Ab 1,1 Promille (Absolute Fahruntüchtigkeit)

  • Das Prinzip:
    Ab diesem Wert wird die Fahruntauglichkeit vom Gesetzgeber unwiderlegbar vermutet – ganz egal, wie sicher du dich noch fühlst oder ob du unauffällig gefahren bist. Es ist immer eine Straftat.
  • Die Folgen:
    Schwere Geld- oder Freiheitsstrafe, Punkte, sofortiger Entzug des Führerscheins mit langer Sperrfrist und die Anordnung einer Medizinisch-Psychologischen Untersuchung (MPU) vor der Wiedererteilung.


Die gesetzlichen Grenzwerte und Rechtsfolgen für Cannabis

Seit der Anpassung des Straßenverkehrsgesetzes gelten für den Konsum von Cannabis (THC) klare, gesetzlich verankerte Regeln. 

Ordnungswidrigkeit

Eine Ordnungswidrigkeit liegt vor, wenn du ein Kraftfahrzeug führst und der THC-Wert im Blutserum den gesetzlichen Wirkungsgrenzwert von 3,5 ng/ml erreicht oder überschreitet.
  • Konsequenzen beim 1. Verstoß:
    500 Euro Bußgeld, 2 Punkte in Flensburg und 1 Monat Fahrverbot.
  • Konsequenzen bei Wiederholung:
    1.000 Euro beim zweiten Mal, 1.500 Euro beim dritten Mal sowie jeweils 3 Monate Fahrverbot.
  • Mischkonsum-Falle:
    Wirst du mit mehr als 3,5 ng/ml THC erwischt und hast zusätzlich Alkohol getrunken (selbst unterhalb der 0,5-Promille-Grenze), droht sofort ein erhöhtes Bußgeld von mindestens 1.000 Euro beim Erstverstoß.
     

Straftat

Aus der Cannabisfahrt wird sofort eine Straftat, wenn du trotz eines THC-Werts (selbst unterhalb von 3,5 ng/ml) auffällig fährst, andere gefährdest oder einen Unfall verursachst.
  • Die Folgen:
    Saftige Geldstrafe (berechnet nach Tagessätzen) oder eine Freiheitsstrafe von bis zu 5 Jahren, der sofortige Entzug der Fahrerlaubnis mit Sperrfrist sowie ein Eintrag im polizeilichen Führungszeugnis.


Der unberechenbare Abbau im Körper

Alkohol baut sich linear ab:
Der menschliche Körper baut im Schnitt verlässlich rund 0,1 Promille pro Stunde ab. Dieser Prozess lässt sich durch nichts beschleunigen – weder durch Kaffee, Schlaf, kalte Duschen noch durch Sport.

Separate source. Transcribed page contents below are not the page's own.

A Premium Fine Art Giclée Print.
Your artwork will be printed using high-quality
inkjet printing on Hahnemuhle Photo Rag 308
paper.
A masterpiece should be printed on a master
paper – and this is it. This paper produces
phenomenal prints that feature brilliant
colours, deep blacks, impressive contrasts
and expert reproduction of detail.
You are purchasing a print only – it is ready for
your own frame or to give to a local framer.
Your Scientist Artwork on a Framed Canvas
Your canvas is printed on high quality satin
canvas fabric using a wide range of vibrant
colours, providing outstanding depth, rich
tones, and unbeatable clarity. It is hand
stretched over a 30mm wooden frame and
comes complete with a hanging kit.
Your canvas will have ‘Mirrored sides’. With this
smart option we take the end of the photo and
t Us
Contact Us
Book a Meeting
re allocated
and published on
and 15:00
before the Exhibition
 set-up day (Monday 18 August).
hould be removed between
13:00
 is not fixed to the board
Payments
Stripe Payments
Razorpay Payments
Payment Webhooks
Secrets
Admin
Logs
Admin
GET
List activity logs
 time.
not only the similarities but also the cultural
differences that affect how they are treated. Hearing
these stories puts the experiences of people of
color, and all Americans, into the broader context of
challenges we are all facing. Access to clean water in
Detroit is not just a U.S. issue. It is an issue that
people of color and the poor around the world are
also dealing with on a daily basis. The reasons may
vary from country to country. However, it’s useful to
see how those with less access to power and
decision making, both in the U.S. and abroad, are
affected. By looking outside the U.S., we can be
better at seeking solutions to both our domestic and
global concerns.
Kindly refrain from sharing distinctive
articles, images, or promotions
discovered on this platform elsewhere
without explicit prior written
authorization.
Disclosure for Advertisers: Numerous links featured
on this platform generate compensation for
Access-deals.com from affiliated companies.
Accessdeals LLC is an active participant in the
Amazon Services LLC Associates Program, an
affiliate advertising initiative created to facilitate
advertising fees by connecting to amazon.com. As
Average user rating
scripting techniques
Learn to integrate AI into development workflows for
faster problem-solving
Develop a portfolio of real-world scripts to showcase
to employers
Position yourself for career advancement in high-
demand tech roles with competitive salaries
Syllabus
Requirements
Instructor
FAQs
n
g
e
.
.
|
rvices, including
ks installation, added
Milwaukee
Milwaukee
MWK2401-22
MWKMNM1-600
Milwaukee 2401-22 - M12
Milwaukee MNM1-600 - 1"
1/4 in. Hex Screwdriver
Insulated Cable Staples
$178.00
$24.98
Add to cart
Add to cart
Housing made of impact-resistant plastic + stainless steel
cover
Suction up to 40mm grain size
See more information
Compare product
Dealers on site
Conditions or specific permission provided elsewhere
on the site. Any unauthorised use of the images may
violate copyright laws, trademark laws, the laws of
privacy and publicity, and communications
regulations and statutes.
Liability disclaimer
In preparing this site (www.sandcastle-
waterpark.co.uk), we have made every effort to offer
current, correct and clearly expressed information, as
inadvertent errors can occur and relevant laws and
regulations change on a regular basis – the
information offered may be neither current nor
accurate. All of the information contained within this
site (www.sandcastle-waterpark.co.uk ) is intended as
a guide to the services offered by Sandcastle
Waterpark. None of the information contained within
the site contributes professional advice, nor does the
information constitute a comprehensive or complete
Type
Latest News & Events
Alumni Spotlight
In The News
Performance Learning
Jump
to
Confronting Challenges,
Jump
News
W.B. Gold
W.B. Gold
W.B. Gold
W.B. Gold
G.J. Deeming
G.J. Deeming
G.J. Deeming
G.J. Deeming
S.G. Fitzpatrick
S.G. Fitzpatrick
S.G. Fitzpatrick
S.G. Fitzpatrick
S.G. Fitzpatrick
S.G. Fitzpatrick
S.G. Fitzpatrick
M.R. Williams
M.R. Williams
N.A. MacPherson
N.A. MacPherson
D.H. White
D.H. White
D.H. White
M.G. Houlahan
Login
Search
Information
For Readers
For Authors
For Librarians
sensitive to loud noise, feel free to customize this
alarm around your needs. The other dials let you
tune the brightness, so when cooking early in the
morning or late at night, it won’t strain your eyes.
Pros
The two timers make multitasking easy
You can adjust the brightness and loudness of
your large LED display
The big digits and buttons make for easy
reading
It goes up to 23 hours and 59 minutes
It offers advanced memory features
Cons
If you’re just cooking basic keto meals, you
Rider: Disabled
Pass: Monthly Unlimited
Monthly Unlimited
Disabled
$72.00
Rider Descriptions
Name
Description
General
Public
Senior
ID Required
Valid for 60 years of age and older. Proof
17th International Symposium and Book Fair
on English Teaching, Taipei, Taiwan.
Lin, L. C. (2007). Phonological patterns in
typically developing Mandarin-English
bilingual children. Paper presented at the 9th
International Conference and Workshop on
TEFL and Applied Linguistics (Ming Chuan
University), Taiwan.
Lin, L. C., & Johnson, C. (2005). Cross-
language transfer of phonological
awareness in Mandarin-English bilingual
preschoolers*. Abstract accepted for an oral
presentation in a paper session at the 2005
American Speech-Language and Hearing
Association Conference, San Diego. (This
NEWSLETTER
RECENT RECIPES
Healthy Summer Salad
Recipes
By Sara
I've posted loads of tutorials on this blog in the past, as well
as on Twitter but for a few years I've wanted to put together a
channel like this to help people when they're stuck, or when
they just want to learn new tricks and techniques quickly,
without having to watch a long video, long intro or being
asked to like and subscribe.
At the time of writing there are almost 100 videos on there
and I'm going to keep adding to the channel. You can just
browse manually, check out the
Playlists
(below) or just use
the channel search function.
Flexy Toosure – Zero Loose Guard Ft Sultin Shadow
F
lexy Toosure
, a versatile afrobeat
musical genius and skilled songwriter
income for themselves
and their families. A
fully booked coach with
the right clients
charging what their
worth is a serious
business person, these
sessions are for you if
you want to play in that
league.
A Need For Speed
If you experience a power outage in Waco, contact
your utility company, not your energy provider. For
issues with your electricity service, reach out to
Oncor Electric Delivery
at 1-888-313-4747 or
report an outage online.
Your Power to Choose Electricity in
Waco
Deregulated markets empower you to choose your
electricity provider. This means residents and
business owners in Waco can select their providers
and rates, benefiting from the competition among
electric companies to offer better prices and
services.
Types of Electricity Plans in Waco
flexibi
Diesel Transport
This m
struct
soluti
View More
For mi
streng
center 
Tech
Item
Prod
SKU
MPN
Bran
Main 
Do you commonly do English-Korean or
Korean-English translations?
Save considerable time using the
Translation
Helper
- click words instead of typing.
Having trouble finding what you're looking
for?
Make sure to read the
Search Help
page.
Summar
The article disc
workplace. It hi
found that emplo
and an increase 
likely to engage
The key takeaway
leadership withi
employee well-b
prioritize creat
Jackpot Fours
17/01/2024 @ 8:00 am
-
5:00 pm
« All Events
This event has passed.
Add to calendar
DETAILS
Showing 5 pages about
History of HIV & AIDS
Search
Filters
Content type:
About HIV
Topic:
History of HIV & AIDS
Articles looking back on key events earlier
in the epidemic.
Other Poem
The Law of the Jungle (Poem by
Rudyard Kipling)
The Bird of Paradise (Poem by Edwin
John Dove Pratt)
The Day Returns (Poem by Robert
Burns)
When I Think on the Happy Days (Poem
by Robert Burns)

Drogen bauen sich unregelmäßig ab:
Der Abbau von illegalen Drogen und Cannabis (THC) verläuft extrem ungleichmäßig. Je nach Konsumhäufigkeit, Stoffwechsel und körperlicher Verfassung können Abbauprodukte und Wirkstoffe noch Tage oder sogar Wochen nach dem letzten Konsum im Blut oder Urin nachgewiesen werden. Das macht das Fahren nach dem Konsum zu einem unkalkulierbaren Risiko.


💡 Fazit:
Rauschmittel und das Steuern eines Fahrzeugs schließen sich komplett aus. Wer unter dem Einfluss von Alkohol oder Drogen am Verkehr teilnimmt, gefährdet das Leben unbeteiligter Menschen. Welche schwerwiegenden Konsequenzen drohen, zeigen die harten Strafen von hohen Bußgeldern bis hin zum dauerhaften Entzug der Fahrerlaubnis und der MPU. Die goldene Regel lautet: Wer fährt, bleibt absolut clean.